Required work
Please put the lines from the very first one through the line containing "common name: Parsley-hawthorn", both included, into a JSON list of strings, one string per line, leaving out any blank lines.

######

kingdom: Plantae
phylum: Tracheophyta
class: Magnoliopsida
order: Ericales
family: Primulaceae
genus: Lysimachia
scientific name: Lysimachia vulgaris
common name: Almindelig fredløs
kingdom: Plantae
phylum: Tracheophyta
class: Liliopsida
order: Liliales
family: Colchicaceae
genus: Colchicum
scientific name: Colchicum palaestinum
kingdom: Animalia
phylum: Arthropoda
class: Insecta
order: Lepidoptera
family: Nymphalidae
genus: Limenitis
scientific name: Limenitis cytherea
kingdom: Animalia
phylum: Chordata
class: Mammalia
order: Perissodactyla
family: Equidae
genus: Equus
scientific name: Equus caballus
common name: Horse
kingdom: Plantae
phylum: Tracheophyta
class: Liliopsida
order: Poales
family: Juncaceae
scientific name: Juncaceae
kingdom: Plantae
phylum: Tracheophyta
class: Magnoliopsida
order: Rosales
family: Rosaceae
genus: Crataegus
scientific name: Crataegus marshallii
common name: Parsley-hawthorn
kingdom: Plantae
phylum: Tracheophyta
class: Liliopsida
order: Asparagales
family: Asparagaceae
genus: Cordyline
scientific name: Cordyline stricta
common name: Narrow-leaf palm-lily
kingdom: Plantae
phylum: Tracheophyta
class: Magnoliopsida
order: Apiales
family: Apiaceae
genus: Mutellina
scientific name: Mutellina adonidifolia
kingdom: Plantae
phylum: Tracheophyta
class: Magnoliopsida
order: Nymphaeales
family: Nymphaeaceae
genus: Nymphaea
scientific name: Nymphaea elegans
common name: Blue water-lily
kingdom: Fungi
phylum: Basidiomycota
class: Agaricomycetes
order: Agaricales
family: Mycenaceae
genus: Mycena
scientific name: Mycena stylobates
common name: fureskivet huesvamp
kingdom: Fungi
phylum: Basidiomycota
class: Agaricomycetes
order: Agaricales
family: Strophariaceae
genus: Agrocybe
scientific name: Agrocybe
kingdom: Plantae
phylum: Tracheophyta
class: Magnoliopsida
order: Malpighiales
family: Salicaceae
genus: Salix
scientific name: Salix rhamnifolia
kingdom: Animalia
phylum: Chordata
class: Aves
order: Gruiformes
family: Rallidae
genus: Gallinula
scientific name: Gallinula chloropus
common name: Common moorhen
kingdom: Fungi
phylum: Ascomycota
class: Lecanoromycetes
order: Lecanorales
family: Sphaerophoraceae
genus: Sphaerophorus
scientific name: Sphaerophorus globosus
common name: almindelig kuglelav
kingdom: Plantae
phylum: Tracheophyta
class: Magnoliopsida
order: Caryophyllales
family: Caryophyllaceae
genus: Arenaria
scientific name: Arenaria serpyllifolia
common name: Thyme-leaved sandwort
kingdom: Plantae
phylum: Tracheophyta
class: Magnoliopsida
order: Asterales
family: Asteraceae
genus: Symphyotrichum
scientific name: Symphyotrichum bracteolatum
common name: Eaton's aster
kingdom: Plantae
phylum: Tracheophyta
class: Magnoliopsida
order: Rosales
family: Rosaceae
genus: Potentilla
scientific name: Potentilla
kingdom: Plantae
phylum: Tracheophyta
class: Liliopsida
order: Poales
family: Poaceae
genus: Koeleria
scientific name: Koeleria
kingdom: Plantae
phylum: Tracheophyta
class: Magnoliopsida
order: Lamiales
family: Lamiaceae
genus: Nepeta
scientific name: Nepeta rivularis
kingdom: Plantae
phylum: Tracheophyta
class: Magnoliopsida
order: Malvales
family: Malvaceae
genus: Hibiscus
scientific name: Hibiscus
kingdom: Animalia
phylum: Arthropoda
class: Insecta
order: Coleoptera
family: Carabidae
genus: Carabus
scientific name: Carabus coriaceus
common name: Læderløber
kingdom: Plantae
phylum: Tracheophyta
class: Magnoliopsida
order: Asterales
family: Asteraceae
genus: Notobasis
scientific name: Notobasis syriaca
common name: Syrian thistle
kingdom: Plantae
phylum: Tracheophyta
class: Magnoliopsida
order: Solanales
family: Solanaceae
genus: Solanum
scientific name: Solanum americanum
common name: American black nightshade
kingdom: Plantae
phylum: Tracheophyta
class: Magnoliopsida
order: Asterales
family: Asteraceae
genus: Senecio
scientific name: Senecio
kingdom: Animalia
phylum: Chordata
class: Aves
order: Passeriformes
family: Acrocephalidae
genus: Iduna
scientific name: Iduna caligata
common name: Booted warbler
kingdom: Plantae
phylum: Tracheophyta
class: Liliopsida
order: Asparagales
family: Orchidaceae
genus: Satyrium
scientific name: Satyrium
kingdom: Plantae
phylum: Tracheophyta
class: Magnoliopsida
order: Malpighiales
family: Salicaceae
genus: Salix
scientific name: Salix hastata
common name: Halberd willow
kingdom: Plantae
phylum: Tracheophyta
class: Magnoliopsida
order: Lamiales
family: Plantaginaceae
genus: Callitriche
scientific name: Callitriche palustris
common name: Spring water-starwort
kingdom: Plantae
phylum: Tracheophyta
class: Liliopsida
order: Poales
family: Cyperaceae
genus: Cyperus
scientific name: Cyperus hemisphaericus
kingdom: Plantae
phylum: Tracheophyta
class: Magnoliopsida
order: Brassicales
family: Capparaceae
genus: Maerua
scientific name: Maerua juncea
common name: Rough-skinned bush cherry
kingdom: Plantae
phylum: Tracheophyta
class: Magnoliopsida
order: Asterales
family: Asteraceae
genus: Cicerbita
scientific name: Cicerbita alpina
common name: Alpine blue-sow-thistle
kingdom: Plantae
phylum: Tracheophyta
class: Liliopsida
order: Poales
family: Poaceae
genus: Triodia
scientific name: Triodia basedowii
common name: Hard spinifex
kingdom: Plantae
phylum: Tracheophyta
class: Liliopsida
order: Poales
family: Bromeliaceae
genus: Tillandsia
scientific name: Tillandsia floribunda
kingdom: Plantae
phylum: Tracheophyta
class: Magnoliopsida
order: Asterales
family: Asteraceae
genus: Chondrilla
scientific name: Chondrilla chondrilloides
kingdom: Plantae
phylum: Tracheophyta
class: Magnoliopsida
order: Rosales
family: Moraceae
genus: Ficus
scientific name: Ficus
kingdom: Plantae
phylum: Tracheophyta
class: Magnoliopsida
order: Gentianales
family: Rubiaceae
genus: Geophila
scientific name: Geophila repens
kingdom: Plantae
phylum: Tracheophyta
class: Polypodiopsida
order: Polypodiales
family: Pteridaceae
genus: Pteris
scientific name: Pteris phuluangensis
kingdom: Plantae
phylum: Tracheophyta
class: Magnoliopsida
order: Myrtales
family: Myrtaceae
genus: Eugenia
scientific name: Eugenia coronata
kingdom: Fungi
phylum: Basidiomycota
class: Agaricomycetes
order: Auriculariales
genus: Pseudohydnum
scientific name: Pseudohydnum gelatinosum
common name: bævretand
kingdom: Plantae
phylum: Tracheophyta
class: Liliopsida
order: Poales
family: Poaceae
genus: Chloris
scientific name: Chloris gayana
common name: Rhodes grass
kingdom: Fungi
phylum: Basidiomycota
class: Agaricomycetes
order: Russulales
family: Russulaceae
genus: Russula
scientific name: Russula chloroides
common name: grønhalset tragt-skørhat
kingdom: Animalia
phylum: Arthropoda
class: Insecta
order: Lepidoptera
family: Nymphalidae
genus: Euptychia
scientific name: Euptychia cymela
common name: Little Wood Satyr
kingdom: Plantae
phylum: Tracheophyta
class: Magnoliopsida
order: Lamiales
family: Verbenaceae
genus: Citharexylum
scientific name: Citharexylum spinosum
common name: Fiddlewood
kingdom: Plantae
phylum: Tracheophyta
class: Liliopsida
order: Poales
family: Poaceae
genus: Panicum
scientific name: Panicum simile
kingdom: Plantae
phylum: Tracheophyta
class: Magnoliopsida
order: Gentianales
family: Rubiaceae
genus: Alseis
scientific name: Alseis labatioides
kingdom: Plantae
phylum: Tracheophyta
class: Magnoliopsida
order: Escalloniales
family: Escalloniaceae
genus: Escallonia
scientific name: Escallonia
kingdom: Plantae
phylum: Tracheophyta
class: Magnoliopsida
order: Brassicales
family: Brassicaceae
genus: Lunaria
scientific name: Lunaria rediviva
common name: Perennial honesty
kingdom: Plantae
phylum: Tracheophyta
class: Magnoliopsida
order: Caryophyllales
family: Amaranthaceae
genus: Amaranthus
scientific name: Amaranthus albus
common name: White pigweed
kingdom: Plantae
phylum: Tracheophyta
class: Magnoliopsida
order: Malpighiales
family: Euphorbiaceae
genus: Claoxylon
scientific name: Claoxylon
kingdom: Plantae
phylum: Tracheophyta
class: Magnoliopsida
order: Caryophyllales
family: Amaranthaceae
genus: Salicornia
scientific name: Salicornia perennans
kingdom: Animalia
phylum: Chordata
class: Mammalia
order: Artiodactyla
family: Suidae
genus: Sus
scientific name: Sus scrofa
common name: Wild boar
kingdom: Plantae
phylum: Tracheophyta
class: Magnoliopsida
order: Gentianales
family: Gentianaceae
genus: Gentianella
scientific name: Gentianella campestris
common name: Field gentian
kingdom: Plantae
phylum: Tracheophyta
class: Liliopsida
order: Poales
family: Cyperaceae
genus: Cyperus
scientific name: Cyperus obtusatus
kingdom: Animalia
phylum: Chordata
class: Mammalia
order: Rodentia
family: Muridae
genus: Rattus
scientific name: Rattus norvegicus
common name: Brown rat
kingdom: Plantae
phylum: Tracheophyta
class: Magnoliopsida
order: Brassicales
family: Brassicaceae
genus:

######

Correct output
[
  "kingdom: Plantae",
  "phylum: Tracheophyta",
  "class: Magnoliopsida",
  "order: Ericales",
  "family: Primulaceae",
  "genus: Lysimachia",
  "scientific name: Lysimachia vulgaris",
  "common name: Almindelig fredløs",
  "kingdom: Plantae",
  "phylum: Tracheophyta",
  "class: Liliopsida",
  "order: Liliales",
  "family: Colchicaceae",
  "genus: Colchicum",
  "scientific name: Colchicum palaestinum",
  "kingdom: Animalia",
  "phylum: Arthropoda",
  "class: Insecta",
  "order: Lepidoptera",
  "family: Nymphalidae",
  "genus: Limenitis",
  "scientific name: Limenitis cytherea",
  "kingdom: Animalia",
  "phylum: Chordata",
  "class: Mammalia",
  "order: Perissodactyla",
  "family: Equidae",
  "genus: Equus",
  "scientific name: Equus caballus",
  "common name: Horse",
  "kingdom: Plantae",
  "phylum: Tracheophyta",
  "class: Liliopsida",
  "order: Poales",
  "family: Juncaceae",
  "scientific name: Juncaceae",
  "kingdom: Plantae",
  "phylum: Tracheophyta",
  "class: Magnoliopsida",
  "order: Rosales",
  "family: Rosaceae",
  "genus: Crataegus",
  "scientific name: Crataegus marshallii",
  "common name: Parsley-hawthorn"
]